Gabriel was now twenty-five; he had recently been discharged from the French Army after twenty months in Algeria. Notice of his uncle’s arrival reached him at a theater seating two hundred persons where he had a part in a play about J. K. Huysmans. The play explained Huysmans’s progress from sullen naturalism to mystical Christianity. Gabriel had to say, “But Joris Karl has written words of penetrating psychology,” and four or five other things.

The two Baums dined at the Bristol, where Gabriel’s uncle was staying. His uncle ordered for both, because Gabriel was taking too long to decide. Uncle August spoke German and Spanish and the pale scrupulous French and English that used to be heard at spas and in the public rooms of large, airy hotels. His clothes were old-fashioned British; watch and luggage were Swiss. His manners were German, pre-war—pre-1914, that is. To Gabriel, his uncle seemed to conceal an obsolete social mystery; but a few
Central Europeans, still living, would have placed him easily as a tight, unyielding remainder of the European shipwreck.
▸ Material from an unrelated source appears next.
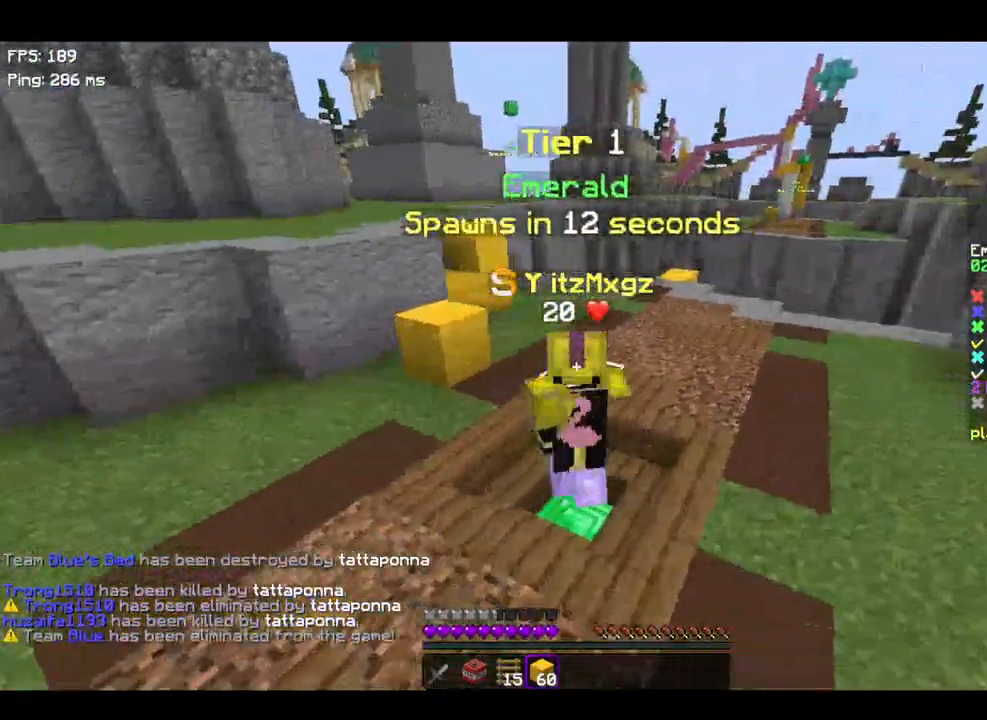
{"keys": ["a"], "events": [[100, "a", "down"], [167, "d", "up"]]}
The old man observed Gabriel closely, watching to see how his orphaned nephew had been brought up, whether he broke his bread or cut it, with what degree of confidence he approached his asparagus. He was certainly pleased to have discovered a younger Baum and may even have seen Gabriel as part of God’s subtle design, bringing a surrogate son to lighten his old age, one to whom he could leave Baum garages; on the other hand it was clear that he did not want just any Baum calling him “Uncle.”
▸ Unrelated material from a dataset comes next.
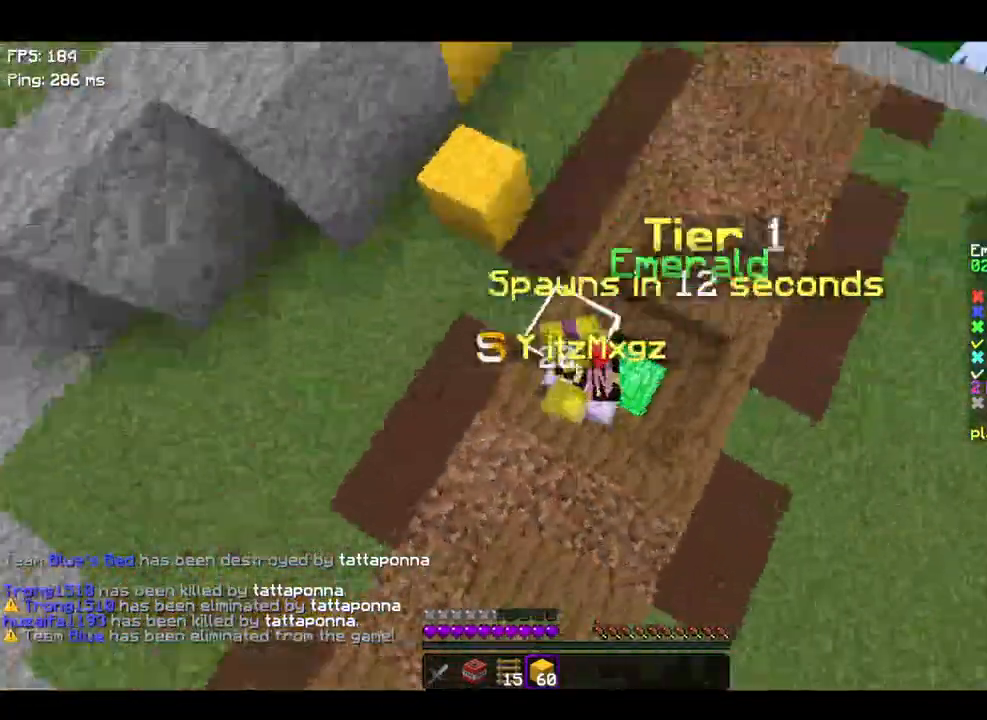
{"keys": ["d", "w"], "events": [[100, "s", "down"], [300, "s", "up"], [400, "a", "up"], [400, "d", "down"], [500, "w", "down"]]}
“I have a name,” he said to Gabriel. “I have a respected name to protect. I owe it to my late father.” He meant his own name: August Ernest Baum, b. Potsdam 1899-.

After dinner they sat for a long time drinking brandy in the hushed dining room. His uncle was paying for everything.

He said, “But were your parents ever married, finally? Because we were never told he had actually
married
her.”

Gabriel at that time seemed to himself enduringly healthy and calm. His hair, which was dark and abundant, fell in locks on a surprisingly serene forehead. He suffered from only two complaints, which he had never mentioned. The first had to do with his breathing, which did not proceed automatically, like other people’s. Sometimes, feeling strange and ill, he would realize that heart and lungs were suspended on a stopped, held breath. Nothing disastrous had come of this. His second complaint was that he seemed to be haunted, or inhabited, by a child—a small, invisible version of himself, a Gabriel whose mauled pride he was called on to salve, whose claims against life he was forced to meet with whatever thin means time provided, whose scores he had rashly promised to settle before realizing that debt and payment never interlock. His uncle’s amazing question and the remark that followed it awoke the wild child, who began to hammer on Gabriel’s heart.

He fixed his attention on a bottle—one of the dark bottles whose labels bear facsimiles of gold medals earned at exhibitions no one has ever heard of, in cities whose names have been swept off the map: Breslau 1884, Dantzig 1897, St. Petersburg 1901.

“The only time I ever saw her, they certainly were not married,”
his uncle resumed. “It was during the very hot autumn of 1930. He had left the university announcing that he would earn his living writing satirical poetry. My father sent me to Berlin to see what was going on.
She
was going on. Her dress had short sleeves. She wore no stockings. She had a clockwork bear she kept winding up and sending round the table. She was hopelessly young. ‘Have you thought about the consequences?’ I asked him. ‘No degree. Low-grade employment all your life. Your father’s door forever closed to you. And what about
her?
Is she an heiress? Will her father adopt you?’ She was said to be taking singing lessons,” he added, as if there were something wrong with that.